EXERCISE PASSAGE:
■ ■ ■ ■ ■

- Countries of origin: United States United Kingdom
- No. of episodes: 51

Original release
- Network: The History Channel
- Release: 2001 – 2004

= Infamous Murders =

Infamous Murders was a documentary television series shown on The History Channel in the U.S. and the UK. The U.S. edition was narrated by Don Peoples. In the UK edition, the narrator is uncredited.

==Overview==

The 51 episodes of the series were produced by Nugus/Martin Productions Ltd. in 2001. The show was aired on The History Channel in both the UK and the U.S. In the U.S., the show was included as part of the 154-episode run of History's Mysteries. During the hour-long show, two episodes of Infamous Murders were presented together.

Each episode was thirty minutes long. Three crimes that share a common theme, such as motive, means, or victims, are given ten minutes of time apiece. The series concentrated on notorious murders carried out during the 20th century. At the beginning of each episode, a particularly infamous crime would be examined as an example. The words "Infamous Murders now examines..." would follow, and the other three murders would be presented.

The series relied on historical documents for visuals rather than reenactments. Dramatic music was used to heighten the narration along with rostrum shots of photographs and vintage television/film footage.

Reruns of the show could be seen on The History Channel, the Crime & Investigation Network, Biography Channel, and History International. After History International became H2 in 2011, the rights to the series were discontinued.

A 17-disc DVD version of the series was released in the UK as Ultimate Crimes: The World’s Most Infamous Murders by Odeon Entertainment in 2002. Each disc contains three episodes.

==Series Credits==
Narrator (U.S.): Don Peoples

Music: De Wolfe Music

Music Advisor: Alan Howe

Production Facilities: Barnes Trust Television

On-line Editor: Joe Turner

editor: Crispin Julian

Rostrum: Frameline

Research Director: George Marshall

Script Writer: Nicolas Wright

Line Producer: Ron Glenister

Producer/Director: Jonathan Martin

Executive Producer: Philip Nugus

Produced by Nugus/Martin Productions Ltd.

==Episode list==

Angels of Death (2001)
Nurses sometimes kill: Donald Harvey, Orville Lynn Majors, Beverly Allitt

Bizarre Murders (2001)
Young Ronald DeFeo shoots his family; mountain-gorilla researcher Dian Fossey is hacked to death; Italian banker is found hanging from a bridge.

The Cannibals (2001)
Several killers, both real and fictional, consume their victims: Jeffrey Dahmer, Andrei Chikatilo, Ed Gein

Celebrity Murder (2001)
Sometimes famous people also get killed: Sharon Tate; Gianni Versace; Joe Orton.

Crimes of Prejudice (2001)
Deaths of civil-rights workers; political and ethnic killings; murders of gay men.

Cult Killings (2001)
Cult leaders exert huge power over members, sometimes causing them to kill or to commit suicide: Jonestown massacre, The Order of the Solar Temple, Aleph (formerly Aum Shinrikyo).

Deadly Doctors (2001)
A doctor convicted of killing her daughter-in-law may be innocent; a doctor gets away with the murders of 132 patients; a British doctor may have killed as many as 1,000 female patients.

■ ■ ■ ■ ■

COLLECTED DATA:
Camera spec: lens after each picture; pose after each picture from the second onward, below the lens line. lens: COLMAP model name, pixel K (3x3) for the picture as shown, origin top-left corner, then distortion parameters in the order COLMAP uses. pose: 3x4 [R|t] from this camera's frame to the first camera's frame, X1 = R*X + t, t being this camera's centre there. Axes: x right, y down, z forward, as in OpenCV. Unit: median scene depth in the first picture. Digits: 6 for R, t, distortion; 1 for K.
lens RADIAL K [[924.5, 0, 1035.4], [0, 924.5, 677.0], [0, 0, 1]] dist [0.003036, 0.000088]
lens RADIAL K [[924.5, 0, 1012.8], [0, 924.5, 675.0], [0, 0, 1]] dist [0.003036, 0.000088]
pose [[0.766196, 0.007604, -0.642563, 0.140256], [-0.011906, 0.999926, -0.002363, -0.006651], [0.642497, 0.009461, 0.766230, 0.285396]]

■ ■ ■ ■ ■

TASK REQUIREMENTS:
**a)** According to the Infamous Murders article above, how long was each episode?
**b)** Print the part of the Infamous Murders article from "The 51 episodes" to "would be presented.".
**c)** Name every episode title given in the episode list of the Infamous Murders article.

TASK RESULTS:
**a)** Thirty minutes.

**b)**
The 51 episodes of the series were produced by Nugus/Martin Productions Ltd. in 2001. The show was aired on The History Channel in both the UK and the U.S. In the U.S., the show was included as part of the 154-episode run of History's Mysteries. During the hour-long show, two episodes of Infamous Murders were presented together.

Each episode was thirty minutes long. Three crimes that share a common theme, such as motive, means, or victims, are given ten minutes of time apiece. The series concentrated on notorious murders carried out during the 20th century. At the beginning of each episode, a particularly infamous crime would be examined as an example. The words "Infamous Murders now examines..." would follow, and the other three murders would be presented.

**c)** Angels of Death, Bizarre Murders, The Cannibals, Celebrity Murder, Crimes of Prejudice, Cult Killings, Deadly Doctors